GIVEN TEXT |
This is more than a property transaction
Diana Hampson, director of estates and facilities added that dialogue with the selected bidders would resume, perhaps as video calls: “This is more than a property transaction. ID Manchester will create a new, world-class innovation district situated in the heart of Manchester and alongside the university.”
ID Manchester: the vision
The innovation district would become a “new neighbourhood” to drive economic growth and has the potential to create over 6,000 new jobs. It sits adjacent to Manchester Piccadilly Railway Station on a site that offers one of the last major development opportunities in the city.
There are 4 million square feet (370,000 square metres) available for the development. This includes the 650,000 square feet (60,000 square metres) Grade II-listed Sackville Street Building.
Indicative plans suggest 2.6 million square feet (240,000 square metres) of the site could become new work space, with three acres (1.2 hectares) available as “high-quality public realm”.
ID Manchester builds on the university’s track record in nurturing and developing businesses through its R&D facilities – since 2004 it has contributed £746 million to the economy.
Diana Hampson said: “Our vision draws on Manchester’s ecosystem of ideas, discovery, research and development, and ID Manchester will provide the canvas on which all those strands can come together to take urban regeneration to a whole new level.
“ID Manchester will be where our most valuable discoveries today, are tried, tested and developed into the technology, buildings and commerce of tomorrow.”

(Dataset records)
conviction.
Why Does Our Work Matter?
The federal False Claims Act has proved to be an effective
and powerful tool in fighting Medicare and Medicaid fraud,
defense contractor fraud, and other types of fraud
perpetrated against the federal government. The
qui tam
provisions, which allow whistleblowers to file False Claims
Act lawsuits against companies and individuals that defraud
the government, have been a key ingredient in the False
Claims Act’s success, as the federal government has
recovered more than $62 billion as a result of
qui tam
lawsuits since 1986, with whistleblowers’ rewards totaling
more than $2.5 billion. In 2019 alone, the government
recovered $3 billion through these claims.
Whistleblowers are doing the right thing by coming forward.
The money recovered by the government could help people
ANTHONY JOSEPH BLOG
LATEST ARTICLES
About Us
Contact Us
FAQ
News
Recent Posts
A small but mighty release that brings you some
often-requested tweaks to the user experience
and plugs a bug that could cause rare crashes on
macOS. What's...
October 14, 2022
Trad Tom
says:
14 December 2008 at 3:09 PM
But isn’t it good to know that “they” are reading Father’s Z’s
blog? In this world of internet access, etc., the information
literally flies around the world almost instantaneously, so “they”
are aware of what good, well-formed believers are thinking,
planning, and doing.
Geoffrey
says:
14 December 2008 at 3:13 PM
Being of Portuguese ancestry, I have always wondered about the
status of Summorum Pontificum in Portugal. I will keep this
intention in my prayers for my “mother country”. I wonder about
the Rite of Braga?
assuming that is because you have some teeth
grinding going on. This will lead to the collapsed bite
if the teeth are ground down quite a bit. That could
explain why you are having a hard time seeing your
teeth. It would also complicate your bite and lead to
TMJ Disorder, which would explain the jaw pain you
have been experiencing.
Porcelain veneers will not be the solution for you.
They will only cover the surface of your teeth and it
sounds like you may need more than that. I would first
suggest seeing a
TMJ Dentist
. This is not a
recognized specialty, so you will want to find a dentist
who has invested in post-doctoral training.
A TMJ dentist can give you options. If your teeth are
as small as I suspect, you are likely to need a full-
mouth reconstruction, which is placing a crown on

JOB 1 | Based on the ID Manchester text, say yes or no to each statement and quote the words that decide it: (a) The site is next to Manchester Piccadilly Railway Station. (b) The Sackville Street Building covers 4 million square feet. (c) The district could create over 6,000 new jobs.
JOB 2 | Summarize the ID Manchester text in two sentences.
Answer using only the text about ID Manchester.

RESPONSE BOX 1 |
(a) Yes: "It sits adjacent to Manchester Piccadilly Railway Station"
(b) No: "the 650,000 square feet (60,000 square metres) Grade II-listed Sackville Street Building"
(c) Yes: "has the potential to create over 6,000 new jobs"

RESPONSE BOX 2 | ID Manchester is a planned innovation district beside Manchester Piccadilly Railway Station and alongside the university, described as a new neighborhood that could drive economic growth and create over 6,000 jobs. The site has 4 million square feet available, including the Grade II-listed Sackville Street Building, and early plans suggest 2.6 million square feet of new work space and three acres of public realm.